Alaska Native Tribal Health Consortium has a hiring preference for qualified Alaska Native and American Indian applicants pursuant to P.L. 93-638 Indian Self Determination Act.
Summary:
Under general supervision, Performs all insurance verification functions and some scheduling, pre-registration and registration functions when patients are scheduled or same day visits at ANMC. Ensures that patient records are complete and correct in all patient information electronic databases, using standardized, quality and production focused processes while delivering excellent customer service.
Responsibilities:
Performs insurance verifications, scheduling and at times registers hospital and, or clinic patients ensuring complete and accurate patient records. Communicates with patients, legal representatives and insurance carriers, third party payers and their representatives to assure patient benefit levels, active coverage details, and authorization, pre-authorization requirements as necessary.

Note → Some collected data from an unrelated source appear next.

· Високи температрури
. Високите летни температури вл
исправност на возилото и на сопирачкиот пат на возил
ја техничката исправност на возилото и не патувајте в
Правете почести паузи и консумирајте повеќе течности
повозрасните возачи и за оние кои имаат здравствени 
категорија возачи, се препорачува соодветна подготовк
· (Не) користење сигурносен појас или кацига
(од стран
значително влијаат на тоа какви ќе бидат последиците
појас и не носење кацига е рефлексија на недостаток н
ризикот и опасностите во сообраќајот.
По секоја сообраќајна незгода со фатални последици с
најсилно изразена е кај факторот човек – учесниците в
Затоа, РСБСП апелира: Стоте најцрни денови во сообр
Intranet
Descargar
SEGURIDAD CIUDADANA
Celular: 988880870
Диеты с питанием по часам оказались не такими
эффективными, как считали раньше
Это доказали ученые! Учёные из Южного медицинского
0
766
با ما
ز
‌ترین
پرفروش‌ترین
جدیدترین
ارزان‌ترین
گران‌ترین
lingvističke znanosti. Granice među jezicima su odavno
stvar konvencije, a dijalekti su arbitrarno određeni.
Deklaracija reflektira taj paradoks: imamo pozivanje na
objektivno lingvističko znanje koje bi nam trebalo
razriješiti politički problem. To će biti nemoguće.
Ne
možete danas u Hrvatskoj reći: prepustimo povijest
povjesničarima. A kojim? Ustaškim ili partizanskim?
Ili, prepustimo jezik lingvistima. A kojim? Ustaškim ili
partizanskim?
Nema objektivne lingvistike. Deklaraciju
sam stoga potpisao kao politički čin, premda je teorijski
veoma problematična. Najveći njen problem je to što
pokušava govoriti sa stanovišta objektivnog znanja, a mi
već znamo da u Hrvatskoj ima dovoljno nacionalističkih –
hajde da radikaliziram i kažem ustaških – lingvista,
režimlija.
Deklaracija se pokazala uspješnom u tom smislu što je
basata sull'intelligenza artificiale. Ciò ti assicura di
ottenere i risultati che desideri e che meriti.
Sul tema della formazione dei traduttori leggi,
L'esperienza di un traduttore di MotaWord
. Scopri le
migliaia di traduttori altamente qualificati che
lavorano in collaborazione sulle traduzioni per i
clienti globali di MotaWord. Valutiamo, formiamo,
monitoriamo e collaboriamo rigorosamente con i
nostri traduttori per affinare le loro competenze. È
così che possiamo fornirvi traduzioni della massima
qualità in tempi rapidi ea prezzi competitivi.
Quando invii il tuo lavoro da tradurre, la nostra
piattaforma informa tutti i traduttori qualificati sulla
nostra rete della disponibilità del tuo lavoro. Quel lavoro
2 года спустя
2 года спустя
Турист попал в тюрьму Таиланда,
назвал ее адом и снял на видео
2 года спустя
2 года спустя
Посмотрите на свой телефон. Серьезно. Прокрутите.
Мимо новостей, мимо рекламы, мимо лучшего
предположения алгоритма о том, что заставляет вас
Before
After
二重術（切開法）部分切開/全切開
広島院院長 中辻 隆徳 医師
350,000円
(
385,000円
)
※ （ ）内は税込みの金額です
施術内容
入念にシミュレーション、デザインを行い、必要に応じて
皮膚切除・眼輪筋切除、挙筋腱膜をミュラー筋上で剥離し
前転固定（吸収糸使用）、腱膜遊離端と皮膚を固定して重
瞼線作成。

Interviews patients and insurance carrier representatives to data input, verify, reinstate and update records in billing system information according to prevailing customer service standards. Registers and completes new and existing patient records. Verifies and seeks assistance of fellow team members (Scheduling, Eligibility, Contract Health Services, Family Health Resource, Financial Counseling, Admitting, Registration) to complete the necessary data processing procedures in the electronic databases and the necessary forms, paperwork to assure hospital, clinic compliance in addition to any federal, state, county, city, tribal or third party payer requirements.
Enters, corrects scheduling and registration data including, but not limited to: demographics, guarantor, community, blood quantum information, insurance, third party payer, provider, initial and, or final diagnosis, unit, department information, bed assignment, and any pertinent information into the electronic databases in a timely and accurate manner.
Attends meetings and training sessions as appropriate in order to perform these functions and maintain abreast of new and upcoming changes.
KNOWLEDGE and SKILLS
· Knowledge of customer service concepts and practice.
· Knowledge of multi-line telephone systems operations.
· Knowledge of privacy laws and regulations.
· Knowledge of basic medical terminology and clinic systems.
· Skill in typing a minimum of 30 wpm.
· Skill in operating a personal computer utilizing a variety of software applications.
· Skill in oral and written communication.
· Skill in operating office equipment such as copiers and fax machines.
· Skill in establishing and maintaining cooperative working relationships with other employees.
· Skill in insurance-related review, research, processing, and troubleshooting.
MINIMUM EDUCATION QUALIFICATION
A high school diploma or GED equivalent.
MINIMUM EXPERIENCE QUALIFICATION
Non-supervisory – Two (2) year of work experience in insurance processing. An equivalent combination of relevant education and/or training may be substituted for experience.
ADDITIONAL REQUIREMENTS
· May be required to work outside the traditional work schedule.
· May be called out to work off-shift in emergency situations.